Dans le cadre de l’initiative Assureurs – CDC pour contribuer à la reprise de l’économie post crise sanitaire, La Financière de l’Echiquier (LFDE) annonce ce mardi 28 juillet le lancement du fonds « NOVI Coté 2020 ». Il s'agit d'un véhicule d'investissement professionnel spécialisé, dédié au soutien des PME et des ETI françaises. Dans ce cadre, LFDE lève 72M€.

« L'approche responsable, l'intégration exigeante des critères extra-financiers, l'attention portée à la dimension sociale du projet sont des priorités pour notre maison engagée en faveur de l'investissement responsable depuis trois décennies. Le lancement du fonds NOVI Coté 2020 s'inscrit résolument dans notre démarche responsable, ancrée dans le temps long », déclare Olivier de Berranger, Directeur Général Délégué de LFDE.

Petites et moyennes valeurs

Après « NOVI 1 » lancé en 2015 — pour lequel LFDE gérait la poche cotée —, la société de gestion répond à nouveau à des enjeux collectifs, en concevant ce fonds qui repose sur son expertise historique de sélection de petites et moyennes valeurs.
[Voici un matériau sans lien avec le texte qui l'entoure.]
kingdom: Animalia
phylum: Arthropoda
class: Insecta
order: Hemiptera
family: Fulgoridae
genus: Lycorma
L'expertise ISR de LFDE se traduit dans ce fonds par des exclusions sectorielles renforcées et une approche extra-financière.

L'univers d'investissement de « NOVI Coté 2020 » est centré sur des sociétés dont la capitalisation boursière est inférieure à 1 milliard d'euros, avec maximum 25 % d'entre elles dont la capitalisation est comprise entre 1 et 2 milliards d'euros. Ces sociétés affichent un chiffre d'affaires (CA) compris entre 10 et 2 000 millions d'euros.